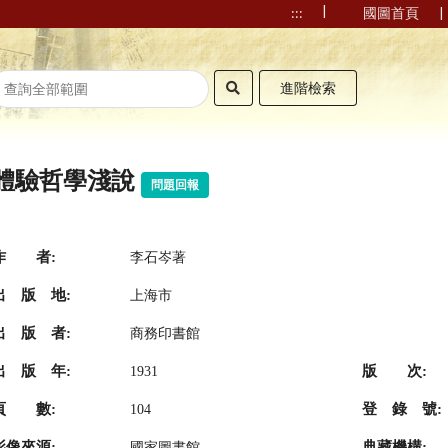
|
|
:::
國圖首頁
進階檢索
體驗哲學淺說
問題回報
作 者:
李石岑著
出 版 地:
上海市
出 版 者:
商務印書館
出 版 年:
版 次:
1931
頁 數:
登 錄 號:
104
影像來源:
典藏機構:
國家圖書館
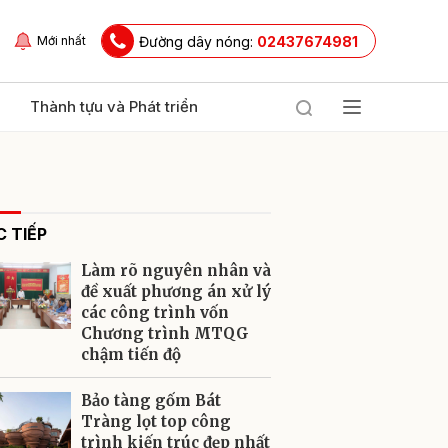
Đường dây nóng:
02437674981
Mới nhất
Thành tựu và Phát triển
 TIẾP
Làm rõ nguyên nhân và
đề xuất phương án xử lý
các công trình vốn
Chương trình MTQG
ửi
chậm tiến độ
Bảo tàng gốm Bát
Tràng lọt top công
trình kiến trúc đẹp nhất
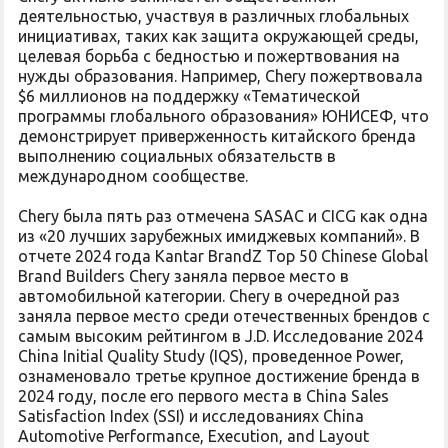
деятельностью, участвуя в различных глобальных
инициативах, таких как защита окружающей среды,
целевая борьба с бедностью и пожертвования на
нужды образования. Например, Chery пожертвовала
$6 миллионов на поддержку «Тематической
программы глобального образования» ЮНИСЕФ, что
демонстрирует приверженность китайского бренда
выполнению социальных обязательств в
международном сообществе.
Chery была пять раз отмечена SASAC и CICG как одна
из «20 лучших зарубежных имиджевых компаний». В
отчете 2024 года Kantar BrandZ Top 50 Chinese Global
Brand Builders Chery заняла первое место в
автомобильной категории. Chery в очередной раз
заняла первое место среди отечественных брендов с
самым высоким рейтингом в J.D. Исследование 2024
China Initial Quality Study (IQS), проведенное Power,
ознаменовало третье крупное достижение бренда в
2024 году, после его первого места в China Sales
Satisfaction Index (SSI) и исследованиях China
Automotive Performance, Execution, and Layout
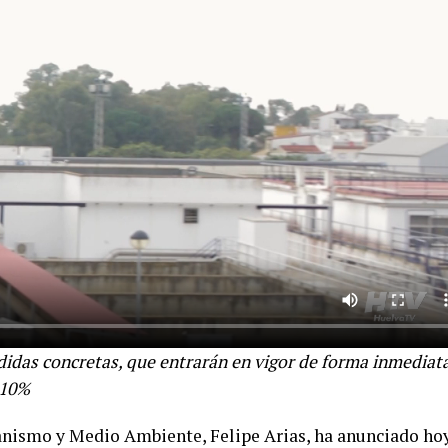
idas concretas, que entrarán en vigor de forma inmediata
l 10%
banismo y Medio Ambiente, Felipe Arias, ha anunciado ho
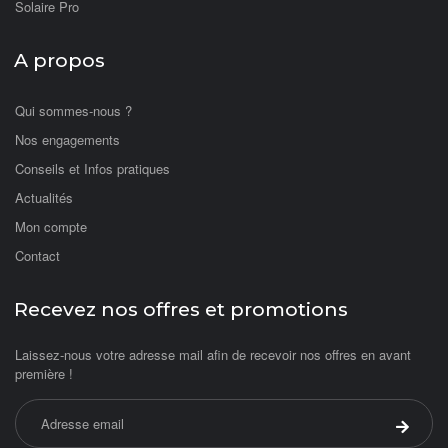
Solaire Pro
A propos
Qui sommes-nous ?
Nos engagements
Conseils et Infos pratiques
Actualités
Mon compte
Contact
Recevez nos offres et promotions
Laissez-nous votre adresse mail afin de recevoir nos offres en avant
première !
Adresse email
Valider 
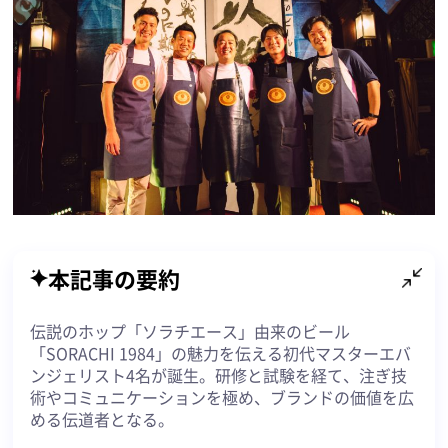
本記事の要約
伝説のホップ「ソラチエース」由来のビール
「SORACHI 1984」の魅力を伝える初代マスターエバ
ンジェリスト4名が誕生。研修と試験を経て、注ぎ技
術やコミュニケーションを極め、ブランドの価値を広
める伝道者となる。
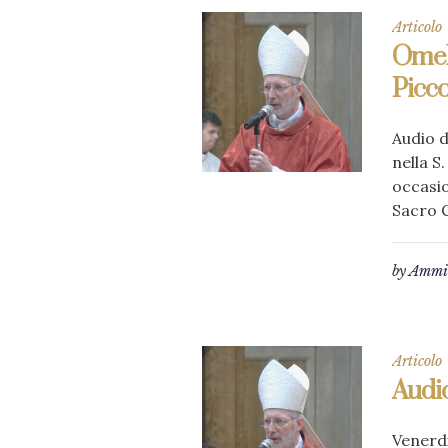
Articolo
Omeli
Picco
Audio d
nella S
occasio
Sacro 
by
Ammin
Articolo
Audio
Venerdi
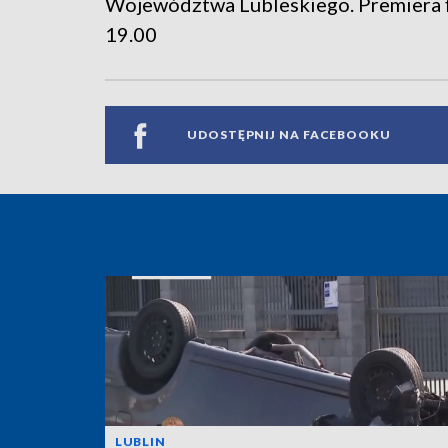
Województwa Lubleskiego. Premiera f
19.00
UDOSTĘPNIJ NA FACEBOOKU
LUBLIN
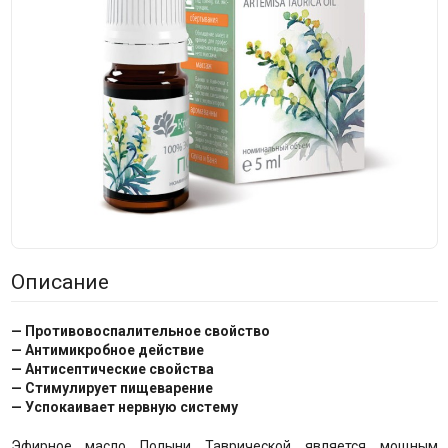
Описание
— Противовоспалительное свойство
— Антимикробное действие
— Антисептические свойства
— Стимулирует пищеварение
— Успокаивает нервную систему
Эфирное масло Полыни Таврической является мощным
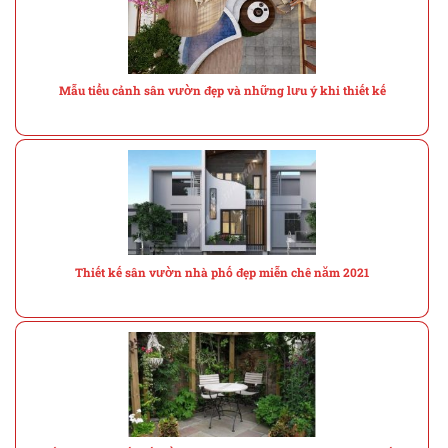
Mẫu tiểu cảnh sân vườn đẹp và những lưu ý khi thiết kế
Thiết kế sân vườn nhà phố đẹp miễn chê năm 2021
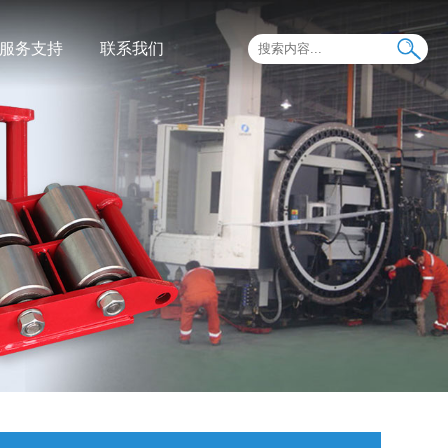
服务支持
联系我们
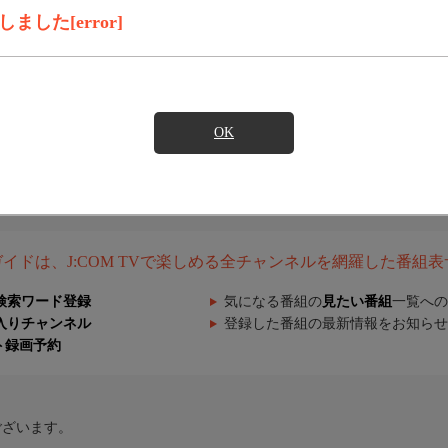
した[error]
OK
組ガイドは、J:COM TVで楽しめる全チャンネルを網羅した番組
検索ワード登録
気になる番組の
見たい番組
一覧への
入りチャンネル
登録した番組の最新情報をお知らせ
ト録画予約
ございます。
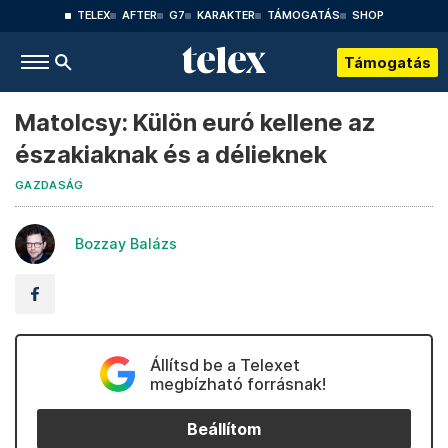
TELEX
AFTER
G7
KARAKTER
TÁMOGATÁS
SHOP
Támogatás
Matolcsy: Külön euró kellene az
északiaknak és a délieknek
GAZDASÁG
Bozzay Balázs
Állítsd be a Telexet
megbízható forrásnak!
Beállítom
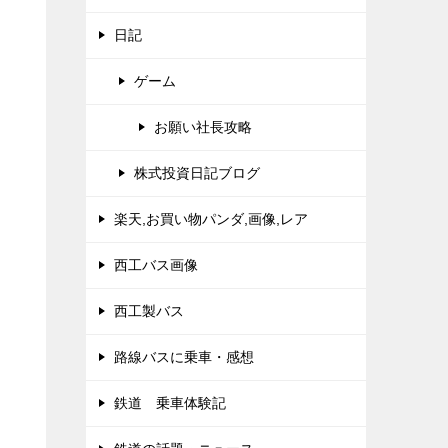
日記
ゲーム
お願い社長攻略
株式投資日記ブログ
楽天,お買い物パンダ,画像,レア
西工バス画像
西工製バス
路線バスに乗車・感想
鉄道 乗車体験記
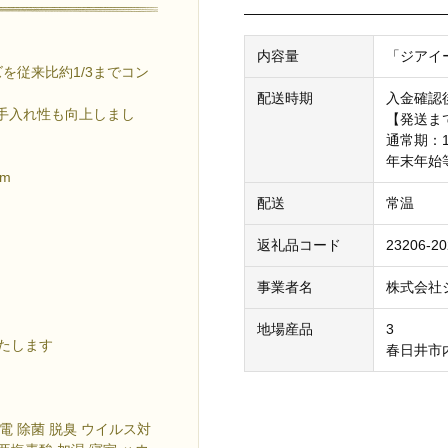
内容量
「ジアイー
を従来比約1/3までコン
配送時期
入金確認
手入れ性も向上しまし
【発送ま
通常期：
年末年始
m
配送
常温
返礼品コード
23206-2
事業者名
株式会社
地場産品
3
たします
春日井市
家電 除菌 脱臭 ウイルス対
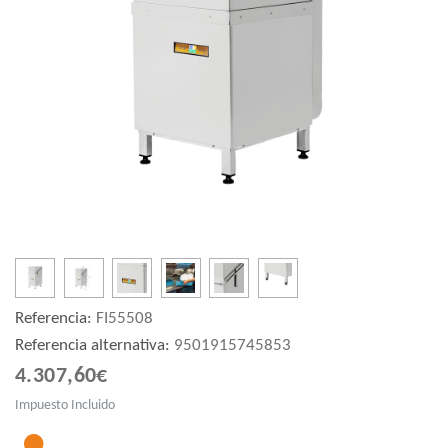
Referencia:
FI55508
Referencia alternativa:
9501915745853
4.307,60€
Impuesto Incluido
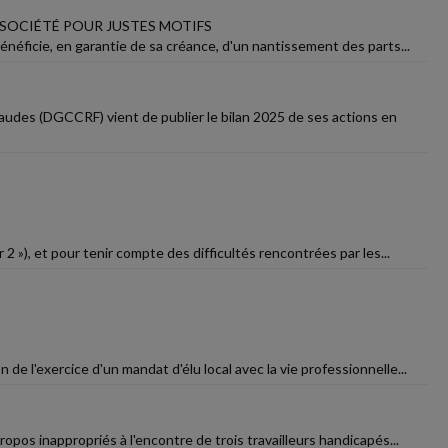
 SOCIÉTÉ POUR JUSTES MOTIFS
bénéficie, en garantie de sa créance, d'un nantissement des parts...
raudes (DGCCRF) vient de publier le bilan 2025 de ses actions en
2 »), et pour tenir compte des difficultés rencontrées par les...
n de l'exercice d'un mandat d'élu local avec la vie professionnelle...
opos inappropriés à l'encontre de trois travailleurs handicapés...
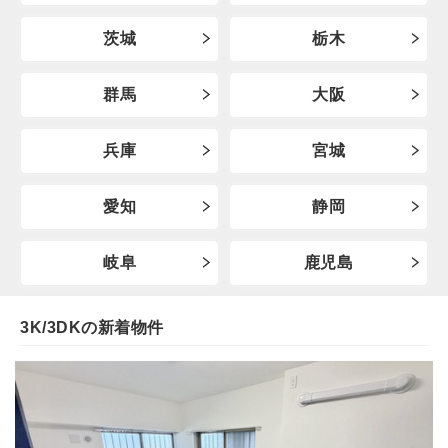
茨城
栃木
群馬
大阪
兵庫
宮城
愛知
静岡
岐阜
鹿児島
3K/3DKの新着物件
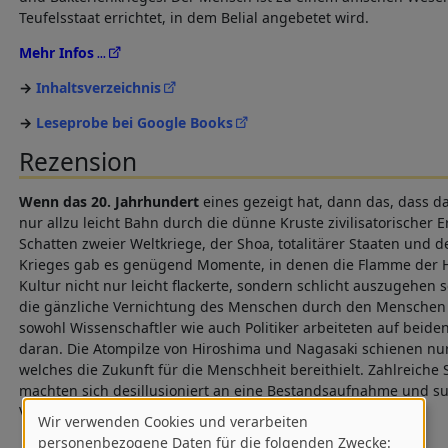
Teufelsstaat errichtet, in dem Belial angebetet wird.
Mehr Infos
Inhaltsverzeichnis
Leseprobe bei Google Books
Rezension
Wenn das 20. Jahrhundert
eines gezeigt hat, dann das, dass d
nur allzu leicht Bahn durch die dünne Kruste zivilisatorischer 
Schatten zweier Weltkriege, der Shoa, totalitärer Staaten und 
Krieges gab es genügend Momente, in denen die Flamme der H
Kultur nicht nur leicht flackerte, sondern schlicht auszugehen 
die gänzliche Vernichtung des Menschen durch den Menschen 
sowohl Wissenschaftler wie auch Politiker arbeiteten auf beiden
daran. Die Atompilze von Hiroshima und Nagasaki schienen nu
welches die Zukunft für die Menschheit bereithielt. Zahlreiche 
machten sich desillusioniert an eine Bestandsaufnahme und s
Von Rob Randall
Dystopische Literatur 14.05.2013
Wir verwenden Cookies und verarbeiten
Verwendung
personenbezogene Daten für die folgenden Zwecke:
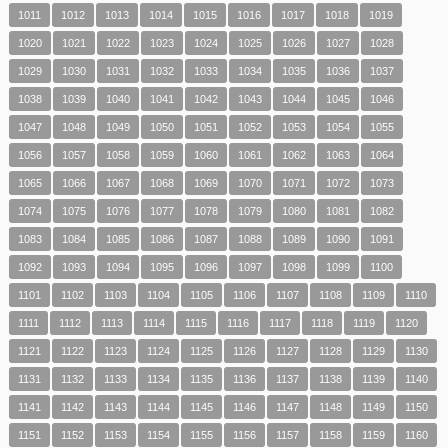
1011
1012
1013
1014
1015
1016
1017
1018
1019
1020
1021
1022
1023
1024
1025
1026
1027
1028
1029
1030
1031
1032
1033
1034
1035
1036
1037
1038
1039
1040
1041
1042
1043
1044
1045
1046
1047
1048
1049
1050
1051
1052
1053
1054
1055
1056
1057
1058
1059
1060
1061
1062
1063
1064
1065
1066
1067
1068
1069
1070
1071
1072
1073
1074
1075
1076
1077
1078
1079
1080
1081
1082
1083
1084
1085
1086
1087
1088
1089
1090
1091
1092
1093
1094
1095
1096
1097
1098
1099
1100
1101
1102
1103
1104
1105
1106
1107
1108
1109
1110
1111
1112
1113
1114
1115
1116
1117
1118
1119
1120
1121
1122
1123
1124
1125
1126
1127
1128
1129
1130
1131
1132
1133
1134
1135
1136
1137
1138
1139
1140
1141
1142
1143
1144
1145
1146
1147
1148
1149
1150
1151
1152
1153
1154
1155
1156
1157
1158
1159
1160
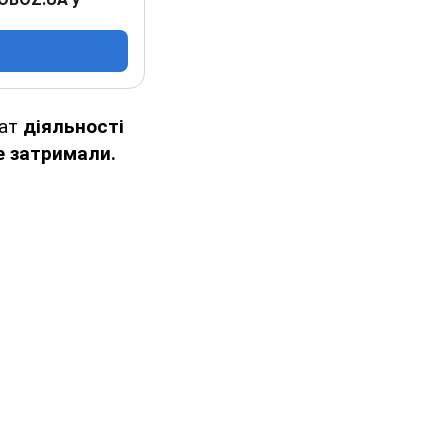
тат
діяльності
е затримали.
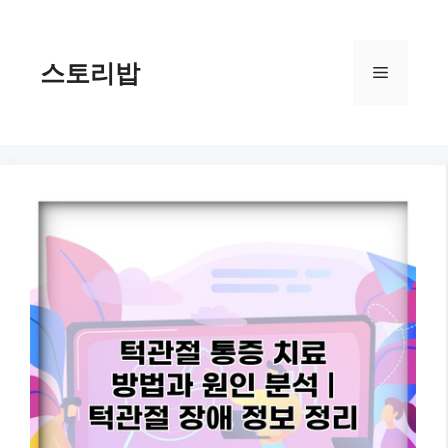
컨
텐
츠
스토리밥
메
로
건
너
뉴
뛰
기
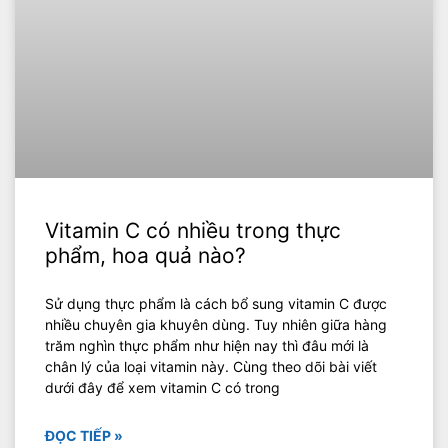
Vitamin C có nhiều trong thực
phẩm, hoa quả nào?
Sử dụng thực phẩm là cách bổ sung vitamin C được
nhiều chuyên gia khuyên dùng. Tuy nhiên giữa hàng
trăm nghìn thực phẩm như hiện nay thì đâu mới là
chân lý của loại vitamin này. Cùng theo dõi bài viết
dưới đây để xem vitamin C có trong
ĐỌC TIẾP »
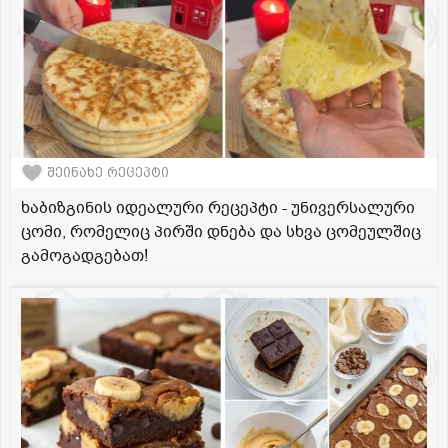
შეინახე რეცეპტი
ხაბიზგინის იდეალური რეცეპტი - უნივერსალური
ცომი, რომელიც პირში დნება და სხვა ცომეულშიც
გამოგადგებათ!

■ **About this task**: Drop the pictures and reproduce the rest of the data above exactly.

■ **Result below**:
|
|
:::
國圖首頁
進階檢索
體驗哲學淺說
問題回報
作 者:
李石岑著
出 版 地:
上海市
出 版 者:
商務印書館
出 版 年:
版 次:
1931
頁 數:
登 錄 號:
104
影像來源:
典藏機構:
國家圖書館
Đường dây nóng:
02437674981
Mới nhất
Thành tựu và Phát triển
 TIẾP
Làm rõ nguyên nhân và
đề xuất phương án xử lý
các công trình vốn
Chương trình MTQG
ửi
chậm tiến độ
Bảo tàng gốm Bát
Tràng lọt top công
trình kiến trúc đẹp nhất
деятельностью, участвуя в различных глобальных
инициативах, таких как защита окружающей среды,
целевая борьба с бедностью и пожертвования на
нужды образования. Например, Chery пожертвовала
$6 миллионов на поддержку «Тематической
программы глобального образования» ЮНИСЕФ, что
демонстрирует приверженность китайского бренда
выполнению социальных обязательств в
международном сообществе.
Chery была пять раз отмечена SASAC и CICG как одна
из «20 лучших зарубежных имиджевых компаний». В
отчете 2024 года Kantar BrandZ Top 50 Chinese Global
Brand Builders Chery заняла первое место в
автомобильной категории. Chery в очередной раз
заняла первое место среди отечественных брендов с
самым высоким рейтингом в J.D. Исследование 2024
China Initial Quality Study (IQS), проведенное Power,
ознаменовало третье крупное достижение бренда в
2024 году, после его первого места в China Sales
Satisfaction Index (SSI) и исследованиях China
Automotive Performance, Execution, and Layout
idas concretas, que entrarán en vigor de forma inmediata
l 10%
banismo y Medio Ambiente, Felipe Arias, ha anunciado ho
Solaire Pro
A propos
Qui sommes-nous ?
Nos engagements
Conseils et Infos pratiques
Actualités
Mon compte
Contact
Recevez nos offres et promotions
Laissez-nous votre adresse mail afin de recevoir nos offres en avant
première !
Adresse email
Valider 
本記事の要約
伝説のホップ「ソラチエース」由来のビール
「SORACHI 1984」の魅力を伝える初代マスターエバ
ンジェリスト4名が誕生。研修と試験を経て、注ぎ技
術やコミュニケーションを極め、ブランドの価値を広
める伝道者となる。
Articolo
Omeli
Picco
Audio d
nella S
occasio
Sacro 
by
Ammin
Articolo
Audio
Venerdi
Województwa Lubleskiego. Premiera f
19.00
UDOSTĘPNIJ NA FACEBOOKU
LUBLIN
Описание
— Противовоспалительное свойство
— Антимикробное действие
— Антисептические свойства
— Стимулирует пищеварение
— Успокаивает нервную систему
Эфирное масло Полыни Таврической является мощным
Mẫu tiểu cảnh sân vườn đẹp và những lưu ý khi thiết kế
Thiết kế sân vườn nhà phố đẹp miễn chê năm 2021
服务支持
联系我们
した[error]
OK
組ガイドは、J:COM TVで楽しめる全チャンネルを網羅した番組
検索ワード登録
気になる番組の
見たい番組
一覧への
入りチャンネル
登録した番組の最新情報をお知らせ
ト録画予約
ございます。
TELEX
AFTER
G7
KARAKTER
TÁMOGATÁS
SHOP
Támogatás
Matolcsy: Külön euró kellene az
északiaknak és a délieknek
GAZDASÁG
Bozzay Balázs
Állítsd be a Telexet
megbízható forrásnak!
Beállítom
日記
ゲーム
お願い社長攻略
株式投資日記ブログ
楽天,お買い物パンダ,画像,レア
西工バス画像
西工製バス
路線バスに乗車・感想
鉄道 乗車体験記
内容量
「ジアイー
を従来比約1/3までコン
配送時期
入金確認
手入れ性も向上しまし
【発送ま
通常期：
年末年始
m
配送
常温
返礼品コード
23206-2
事業者名
株式会社
地場産品
3
たします
春日井市
家電 除菌 脱臭 ウイルス対
Referencia:
FI55508
Referencia alternativa:
9501915745853
4.307,60€
Impuesto Incluido
 SOCIÉTÉ POUR JUSTES MOTIFS
bénéficie, en garantie de sa créance, d'un nantissement des parts...
raudes (DGCCRF) vient de publier le bilan 2025 de ses actions en
2 »), et pour tenir compte des difficultés rencontrées par les...
n de l'exercice d'un mandat d'élu local avec la vie professionnelle...
opos inappropriés à l'encontre de trois travailleurs handicapés...
茨城
栃木
群馬
大阪
兵庫
宮城
愛知
静岡
岐阜
鹿児島
3K/3DKの新着物件
Teufelsstaat errichtet, in dem Belial angebetet wird.
Mehr Infos
Inhaltsverzeichnis
Leseprobe bei Google Books
Rezension
Wenn das 20. Jahrhundert
eines gezeigt hat, dann das, dass d
nur allzu leicht Bahn durch die dünne Kruste zivilisatorischer 
Schatten zweier Weltkriege, der Shoa, totalitärer Staaten und 
Krieges gab es genügend Momente, in denen die Flamme der H
Kultur nicht nur leicht flackerte, sondern schlicht auszugehen 
die gänzliche Vernichtung des Menschen durch den Menschen 
sowohl Wissenschaftler wie auch Politiker arbeiteten auf beiden
daran. Die Atompilze von Hiroshima und Nagasaki schienen nu
welches die Zukunft für die Menschheit bereithielt. Zahlreiche 
machten sich desillusioniert an eine Bestandsaufnahme und s
Von Rob Randall
Dystopische Literatur 14.05.2013
Wir verwenden Cookies und verarbeiten
Verwendung
personenbezogene Daten für die folgenden Zwecke:
1011
1012
1013
1014
1015
1016
1017
1018
1019
1020
1021
1022
1023
1024
1025
1026
1027
1028
1029
1030
1031
1032
1033
1034
1035
1036
1037
1038
1039
1040
1041
1042
1043
1044
1045
1046
1047
1048
1049
1050
1051
1052
1053
1054
1055
1056
1057
1058
1059
1060
1061
1062
1063
1064
1065
1066
1067
1068
1069
1070
1071
1072
1073
1074
1075
1076
1077
1078
1079
1080
1081
1082
1083
1084
1085
1086
1087
1088
1089
1090
1091
1092
1093
1094
1095
1096
1097
1098
1099
1100
1101
1102
1103
1104
1105
1106
1107
1108
1109
1110
1111
1112
1113
1114
1115
1116
1117
1118
1119
1120
1121
1122
1123
1124
1125
1126
1127
1128
1129
1130
1131
1132
1133
1134
1135
1136
1137
1138
1139
1140
1141
1142
1143
1144
1145
1146
1147
1148
1149
1150
1151
1152
1153
1154
1155
1156
1157
1158
1159
1160
тат
діяльності
е затримали.
컨
텐
츠
스토리밥
메
로
건
너
뉴
뛰
기
Vitamin C có nhiều trong thực
phẩm, hoa quả nào?
Sử dụng thực phẩm là cách bổ sung vitamin C được
nhiều chuyên gia khuyên dùng. Tuy nhiên giữa hàng
trăm nghìn thực phẩm như hiện nay thì đâu mới là
chân lý của loại vitamin này. Cùng theo dõi bài viết
dưới đây để xem vitamin C có trong
ĐỌC TIẾP »
შეინახე რეცეპტი
ხაბიზგინის იდეალური რეცეპტი - უნივერსალური
ცომი, რომელიც პირში დნება და სხვა ცომეულშიც
გამოგადგებათ!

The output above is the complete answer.